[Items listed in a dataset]
==========

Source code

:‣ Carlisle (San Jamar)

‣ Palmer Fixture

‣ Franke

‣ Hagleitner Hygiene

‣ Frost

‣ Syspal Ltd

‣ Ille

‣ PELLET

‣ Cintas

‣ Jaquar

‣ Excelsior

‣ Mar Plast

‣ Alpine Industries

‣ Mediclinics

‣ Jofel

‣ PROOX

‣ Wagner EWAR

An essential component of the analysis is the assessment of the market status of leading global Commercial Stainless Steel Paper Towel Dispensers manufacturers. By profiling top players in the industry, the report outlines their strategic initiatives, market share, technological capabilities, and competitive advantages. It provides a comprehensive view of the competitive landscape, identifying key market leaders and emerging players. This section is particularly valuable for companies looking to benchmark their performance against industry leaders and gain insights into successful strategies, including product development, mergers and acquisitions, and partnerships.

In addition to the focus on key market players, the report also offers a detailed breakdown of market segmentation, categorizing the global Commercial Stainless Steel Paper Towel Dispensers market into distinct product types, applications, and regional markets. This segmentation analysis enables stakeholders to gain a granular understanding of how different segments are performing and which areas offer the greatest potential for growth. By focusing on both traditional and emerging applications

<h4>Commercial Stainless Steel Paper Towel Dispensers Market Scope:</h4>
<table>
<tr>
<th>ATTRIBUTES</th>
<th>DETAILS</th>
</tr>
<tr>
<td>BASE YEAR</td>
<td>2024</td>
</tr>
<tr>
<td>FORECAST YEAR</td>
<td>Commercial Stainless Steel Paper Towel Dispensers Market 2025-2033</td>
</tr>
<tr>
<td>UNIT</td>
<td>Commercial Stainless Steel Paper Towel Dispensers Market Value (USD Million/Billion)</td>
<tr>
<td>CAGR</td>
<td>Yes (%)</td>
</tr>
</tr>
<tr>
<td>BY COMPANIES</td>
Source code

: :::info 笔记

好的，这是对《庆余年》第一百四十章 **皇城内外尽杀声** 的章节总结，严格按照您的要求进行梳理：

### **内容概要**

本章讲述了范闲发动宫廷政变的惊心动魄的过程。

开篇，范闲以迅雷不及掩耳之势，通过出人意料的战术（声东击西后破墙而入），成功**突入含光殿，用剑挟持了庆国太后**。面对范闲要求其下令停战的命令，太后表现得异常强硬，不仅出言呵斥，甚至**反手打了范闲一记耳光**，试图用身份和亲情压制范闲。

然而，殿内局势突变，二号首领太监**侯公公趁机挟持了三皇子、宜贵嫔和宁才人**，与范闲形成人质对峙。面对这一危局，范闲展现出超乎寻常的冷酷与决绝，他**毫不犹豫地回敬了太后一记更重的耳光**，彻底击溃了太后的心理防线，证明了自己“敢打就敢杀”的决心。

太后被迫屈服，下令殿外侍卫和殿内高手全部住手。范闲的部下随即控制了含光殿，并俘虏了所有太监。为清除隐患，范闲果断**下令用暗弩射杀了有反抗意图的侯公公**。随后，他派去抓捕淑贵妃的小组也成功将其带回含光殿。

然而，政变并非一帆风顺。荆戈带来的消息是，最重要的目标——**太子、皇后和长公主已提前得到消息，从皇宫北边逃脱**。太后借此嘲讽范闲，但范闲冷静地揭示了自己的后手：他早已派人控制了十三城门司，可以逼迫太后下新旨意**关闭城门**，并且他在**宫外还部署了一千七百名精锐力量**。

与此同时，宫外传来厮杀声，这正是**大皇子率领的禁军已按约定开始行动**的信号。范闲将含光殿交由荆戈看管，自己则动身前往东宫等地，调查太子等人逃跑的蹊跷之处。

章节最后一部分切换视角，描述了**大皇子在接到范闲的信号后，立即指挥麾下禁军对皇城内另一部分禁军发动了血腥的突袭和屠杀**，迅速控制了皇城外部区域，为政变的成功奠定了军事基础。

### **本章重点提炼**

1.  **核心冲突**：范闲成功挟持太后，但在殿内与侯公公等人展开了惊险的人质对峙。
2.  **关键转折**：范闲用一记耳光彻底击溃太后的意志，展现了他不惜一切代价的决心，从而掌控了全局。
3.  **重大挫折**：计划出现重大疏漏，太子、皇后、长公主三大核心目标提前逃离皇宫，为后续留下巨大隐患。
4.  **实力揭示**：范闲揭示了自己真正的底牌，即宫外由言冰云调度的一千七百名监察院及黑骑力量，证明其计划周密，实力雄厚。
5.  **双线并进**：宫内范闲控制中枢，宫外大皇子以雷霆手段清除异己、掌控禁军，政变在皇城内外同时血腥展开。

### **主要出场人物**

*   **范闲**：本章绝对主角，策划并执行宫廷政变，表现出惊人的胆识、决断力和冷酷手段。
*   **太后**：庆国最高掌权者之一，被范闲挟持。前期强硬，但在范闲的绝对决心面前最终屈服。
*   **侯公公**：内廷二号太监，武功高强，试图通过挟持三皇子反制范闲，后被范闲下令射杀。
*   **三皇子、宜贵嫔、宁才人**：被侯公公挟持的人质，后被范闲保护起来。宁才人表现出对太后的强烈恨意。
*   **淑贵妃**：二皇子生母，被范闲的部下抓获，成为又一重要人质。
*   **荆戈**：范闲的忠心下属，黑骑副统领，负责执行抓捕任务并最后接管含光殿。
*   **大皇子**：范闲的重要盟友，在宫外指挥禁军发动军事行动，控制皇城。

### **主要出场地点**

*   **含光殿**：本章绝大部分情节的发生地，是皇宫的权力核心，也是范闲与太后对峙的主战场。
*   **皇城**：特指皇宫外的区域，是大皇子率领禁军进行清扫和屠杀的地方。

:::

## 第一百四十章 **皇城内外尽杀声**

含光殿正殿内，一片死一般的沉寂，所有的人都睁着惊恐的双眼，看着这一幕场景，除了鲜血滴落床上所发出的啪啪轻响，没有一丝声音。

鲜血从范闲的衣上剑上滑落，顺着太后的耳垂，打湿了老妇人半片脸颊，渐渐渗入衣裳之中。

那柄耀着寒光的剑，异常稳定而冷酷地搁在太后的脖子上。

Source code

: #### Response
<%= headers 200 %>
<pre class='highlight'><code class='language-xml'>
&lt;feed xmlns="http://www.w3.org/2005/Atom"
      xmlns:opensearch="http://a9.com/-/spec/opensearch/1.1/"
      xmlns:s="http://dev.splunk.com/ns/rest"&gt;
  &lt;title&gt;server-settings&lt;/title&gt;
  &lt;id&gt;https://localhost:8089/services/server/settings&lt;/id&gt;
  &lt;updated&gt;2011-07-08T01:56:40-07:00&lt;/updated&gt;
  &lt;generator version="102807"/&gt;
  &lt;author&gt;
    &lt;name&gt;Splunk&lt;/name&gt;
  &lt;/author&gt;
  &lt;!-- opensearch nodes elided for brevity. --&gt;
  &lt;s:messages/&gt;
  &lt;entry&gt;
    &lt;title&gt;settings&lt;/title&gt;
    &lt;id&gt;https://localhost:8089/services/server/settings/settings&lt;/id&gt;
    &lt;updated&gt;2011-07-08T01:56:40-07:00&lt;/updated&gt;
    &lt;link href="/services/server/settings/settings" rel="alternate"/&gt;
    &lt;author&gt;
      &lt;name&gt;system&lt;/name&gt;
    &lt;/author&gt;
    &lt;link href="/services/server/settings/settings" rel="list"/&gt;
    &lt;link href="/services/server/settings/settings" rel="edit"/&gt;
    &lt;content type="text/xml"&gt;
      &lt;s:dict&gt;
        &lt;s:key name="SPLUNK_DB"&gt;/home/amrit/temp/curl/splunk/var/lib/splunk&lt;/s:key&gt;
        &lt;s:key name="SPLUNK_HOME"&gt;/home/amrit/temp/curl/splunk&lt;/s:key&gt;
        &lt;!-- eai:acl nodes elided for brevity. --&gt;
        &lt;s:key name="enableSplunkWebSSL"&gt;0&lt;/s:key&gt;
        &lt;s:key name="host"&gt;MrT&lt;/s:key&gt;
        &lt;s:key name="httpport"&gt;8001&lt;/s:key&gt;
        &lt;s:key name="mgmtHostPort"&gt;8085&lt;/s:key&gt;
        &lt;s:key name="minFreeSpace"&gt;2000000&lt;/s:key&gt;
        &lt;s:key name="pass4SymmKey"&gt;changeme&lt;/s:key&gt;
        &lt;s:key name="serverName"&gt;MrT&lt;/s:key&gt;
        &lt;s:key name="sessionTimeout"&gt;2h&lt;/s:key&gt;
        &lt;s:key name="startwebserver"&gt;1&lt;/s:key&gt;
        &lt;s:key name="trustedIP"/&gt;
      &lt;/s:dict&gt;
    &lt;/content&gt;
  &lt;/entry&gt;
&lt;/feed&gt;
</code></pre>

==========

> _Required work_:
What you give back must be the stretch above, starting at the line with "Dispensers Market 2025-2033</td>" and ending at the line with "与此同时，宫外传来厮杀声，这", copied exactly.

> _Response for this exercise_:
<td>Commercial Stainless Steel Paper Towel Dispensers Market 2025-2033</td>
</tr>
<tr>
<td>UNIT</td>
<td>Commercial Stainless Steel Paper Towel Dispensers Market Value (USD Million/Billion)</td>
<tr>
<td>CAGR</td>
<td>Yes (%)</td>
</tr>
</tr>
<tr>
<td>BY COMPANIES</td>
Source code

: :::info 笔记

好的，这是对《庆余年》第一百四十章 **皇城内外尽杀声** 的章节总结，严格按照您的要求进行梳理：

### **内容概要**

本章讲述了范闲发动宫廷政变的惊心动魄的过程。

开篇，范闲以迅雷不及掩耳之势，通过出人意料的战术（声东击西后破墙而入），成功**突入含光殿，用剑挟持了庆国太后**。面对范闲要求其下令停战的命令，太后表现得异常强硬，不仅出言呵斥，甚至**反手打了范闲一记耳光**，试图用身份和亲情压制范闲。

然而，殿内局势突变，二号首领太监**侯公公趁机挟持了三皇子、宜贵嫔和宁才人**，与范闲形成人质对峙。面对这一危局，范闲展现出超乎寻常的冷酷与决绝，他**毫不犹豫地回敬了太后一记更重的耳光**，彻底击溃了太后的心理防线，证明了自己“敢打就敢杀”的决心。

太后被迫屈服，下令殿外侍卫和殿内高手全部住手。范闲的部下随即控制了含光殿，并俘虏了所有太监。为清除隐患，范闲果断**下令用暗弩射杀了有反抗意图的侯公公**。随后，他派去抓捕淑贵妃的小组也成功将其带回含光殿。

然而，政变并非一帆风顺。荆戈带来的消息是，最重要的目标——**太子、皇后和长公主已提前得到消息，从皇宫北边逃脱**。太后借此嘲讽范闲，但范闲冷静地揭示了自己的后手：他早已派人控制了十三城门司，可以逼迫太后下新旨意**关闭城门**，并且他在**宫外还部署了一千七百名精锐力量**。

与此同时，宫外传来厮杀声，这正是**大皇子率领的禁军已按约定开始行动**的信号。范闲将含光殿交由荆戈看管，自己则动身前往东宫等地，调查太子等人逃跑的蹊跷之处。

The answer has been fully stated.